Netscape SSLv3 ignoring close notify alerts

Netscape browsers do not really notice the server sending a close notify message. I was sending one, and then some invalid data. Netscape complained of an invalid mac, not data being sent on a shutdown SSLv3 connection. I only noticed this problem because a program I was debugging was fork()ing and after the parent had sent the close notify the child was sending more data. My code was wrong in that the parent should not have been sending the close notify but still, it appears that this part of the SSLv3 specification has not been strictly implemented by Navigator.

Netscape SSLv3 export ciphers public keys not restricted

Netscape, when using export ciphers, will accept a 1024 bit temporary RSA key. It is supposed to only accept 512. While this is not strictly a bug, it is interesting.

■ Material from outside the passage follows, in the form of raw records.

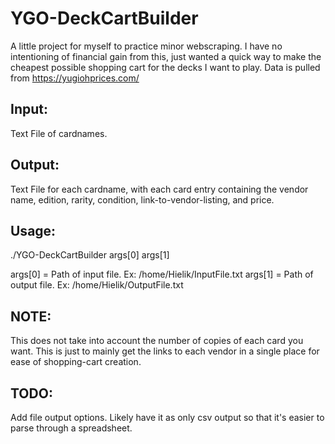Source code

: # YGO-DeckCartBuilder

A little project for myself to practice minor webscraping.
I have no intentioning of financial gain from this, just wanted a quick way to make the cheapest possible shopping cart for the decks I want to play.
Data is pulled from https://yugiohprices.com/

## Input:
Text File of cardnames.
## Output:
Text File for each cardname, with each card entry containing the vendor name, edition, rarity, condition, link-to-vendor-listing, and price.

## Usage:
./YGO-DeckCartBuilder args[0] args[1]

args[0] = Path of input file. Ex: /home/Hielik/InputFile.txt
args[1] = Path of output file. Ex: /home/Hielik/OutputFile.txt

## NOTE:
This does not take into account the number of copies of each card you want. 
This is just to mainly get the links to each vendor in a single place for ease of shopping-cart creation.

## TODO:
Add file output options. Likely have it as only csv output so that it's easier to parse through a spreadsheet.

Microsoft SSLv2 rollback attacks on SSLv3 clients

The SSLv3 specifications require that a modified PKCS#1 padding be used in the RSA encryption operation to facilitate detection of rollback attacks against SSLv3 capable browsers when using the compatibility mode. Microsoft clients do not check for the modified PKCS#1 packets, so are vulnerable to this type of attack.

MICROSOFT SSLv2 PKCS#1 padding error

MSIE 3.02, when doing SSLv2 (SSLv3 is turned off), all ways uses the SSLv2/v3 special PKS1 padding of 8 bytes of value 3. In it should not do so if it is talking only SSLv2 (SSLv2 hello message with a version of number of 2).

Microsoft large SSLv3 packets

Microsoft IE sends SSLv3 packets greater than 18k+5 bytes. This is expressly prohibited by the SSLv3 spec. http://www.microsoft.com will sent a page of this size (assuming you have a required cookie so you are not re-directed). Navigator rejects the large packets. If an SSLeay application enables SSL_OP_MICROSOFT_BIG_SSLV3_BUFFER all subsequent SSL connections will be able to read these large packets.

 

I'm sure I've left some out. Please feel free to provide me with more bugs/problems. If people have specific application versions that are affected by these bugs, or what software releases fix them, please let me know.